Cependant, la restitution du prix en conséquence de la résolution de la vente compense la perte d’utilité du véhicule. Cette demande doit donc être rejetée, le jugement étant infirmé de ce chef.
Ainsi, la société Auto Expo Villeneuve [Localité 4] sera condamnée à payer à Mme [X] la somme totale de 4 313, 04 euros au titre de son préjudice matériel, le jugement étant infirmé de ce chef.
Mme [X] est fondée à invoquer une préjudice moral compte tenu du délai écoulé depuis la panne de son véhicule (près de 9 ans) et de la multiplicité des opérations d’expertise (7 au total).

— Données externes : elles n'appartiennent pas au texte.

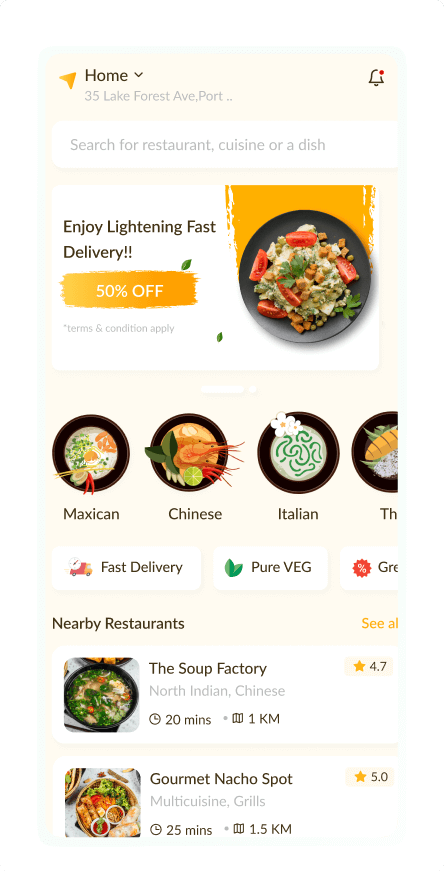
Identify the location of restaurants. (140, 623).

Ce préjudice sera entièrement réparé par l’allocation d’une somme de 1 000 euros, le jugement étant confirmé sur ce point.
— Sur les dépens et frais irrépétibles
Le sort des dépens et frais irrépétibles de première instance a été exactement réglé par le premier juge.
La société Auto Expo [Localité 3], qui succombe en son appel, est tenus aux dépens de cette procédure.
Il est équitable d’allouer à Mme [X] la somme indiquée au dispositif pour ses frais irrépétibles d’appel.
PAR CES MOTIFS :
La cour, statuant contradictoirement,
Confirme le jugement déféré, sauf en ses dispositions relatives aux restitutions entre les parties et en ce qu’il condamne la société Auto Expo [Localité 3] à payer à Mme [T] [X] la somme de 17 944,87 euros à titre de dommages intérêts pour son préjudice matériel ;
Statuant à nouveau des chefs ainsi infirmés et y ajoutant,
Condamne la société Auto Expo [Localité 3] à payer à Mme [T] [X] la somme de 6 950 euros en remboursement du prix d’acquisition du véhicule ;
Ordonne à Mme [T] [X] de restituer le véhicule la société Auto Expo [Localité 3] dès que cette dernière lui aura payé la somme de 6 950 euros ;
Dit que les frais de restitution du véhicule seront à la charge de la société Auto Expo [Localité 3] ;
Condamne la société Auto Expo [Localité 3] à payer à Mme [T] [X] la somme de 1 090,56 euros au titre des frais occasionnés par la vente et celle de 4 313,04 euros au titre de son préjudice matériel ;
Condamne société Auto Expo [Localité 3] aux dépens d’appel ;
Condamne la société Auto Expo [Localité 3] à payer à Mme [T] [X] la somme de 2 000 euros pour ses frais irrépétibles d’appel.